Standards borne by subjects were, in early times, according to the Tudor MS. to be "slitt at the end," but they appear to have been also borne square. This is the form in an old standard of Richard, Earl of Warwick—circa 1437—bearing his badge of the bear and ragged staff (Fig. 20). Shakespeare[29] alludes to this device when he puts into the mouth of Warwick the words—
"Now by my father's badge, old Neville's crest,
The rampant bear chained to the ragged staff."
Fig. 20.—Standard of the Earl of Warwick, A.D. 1437.
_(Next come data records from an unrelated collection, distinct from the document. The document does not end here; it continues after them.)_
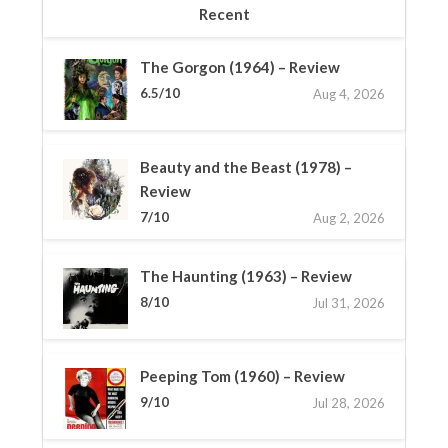
Recent
The Gorgon (1964) – Review
6.5/10
Aug 4, 2026
Beauty and the Beast (1978) –
Review
7/10
Aug 2, 2026
The Haunting (1963) – Review
8/10
Jul 31, 2026
Peeping Tom (1960) – Review
9/10
Jul 28, 2026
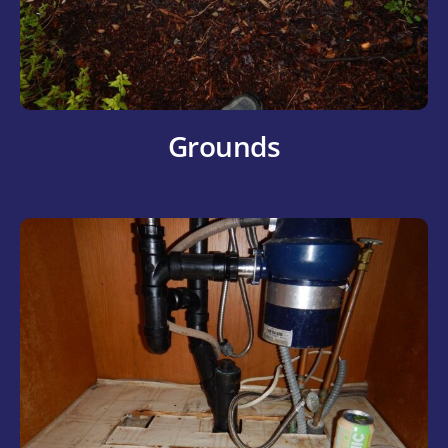
Grounds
But Shakespeare was out in his heraldry here, first in confounding the badge with a crest, and secondly in calling it Neville's, for the bear and the ragged staff had been the badge not of the Nevilles but of the Beauchamps, who preceded Warwick in the earldom.[30] This old Earl of Warwick had a similar device on the flag which he flew in his ship. It was a long flag, having the cross of St. George on the upper part—then the bear and ragged staff, and the remainder covered with ragged staffs. It is interesting to note that the account for this and other flags made for the earl in 1437, is preserved. The one just referred to is described as "a great Stremour for the ship of xi yerdis length and viij yerdis in brede," and the price for making it was "jli vis viiid."[31]
[ [29] King Henry VI. part ii. act v. sc. 1.
[ [30] Seton's Scottish Heraldry, p. 252.
[ [31] Antiquities of Warwickshire.
In the Advocates' Library there is preserved an interesting flag, which is said to have been the standard borne by the Earl Marshall at the battle of Flodden (Fig. 21). It is thus described in the paper which accompanies it: "The standard of the Earl Marshall of Scotland, carried at the battle of Flodden, 1513, by black John Skirving of Plewland Hill, his standard-bearer. Skirving was taken prisoner, having previously, however, concealed the banner about his person. The relic was handed down in the Skirving family, and presented to the Faculty of Advocates by William Skirving of Edinburgh, in the beginning of the present century. The arms and motto are those of the Keith family."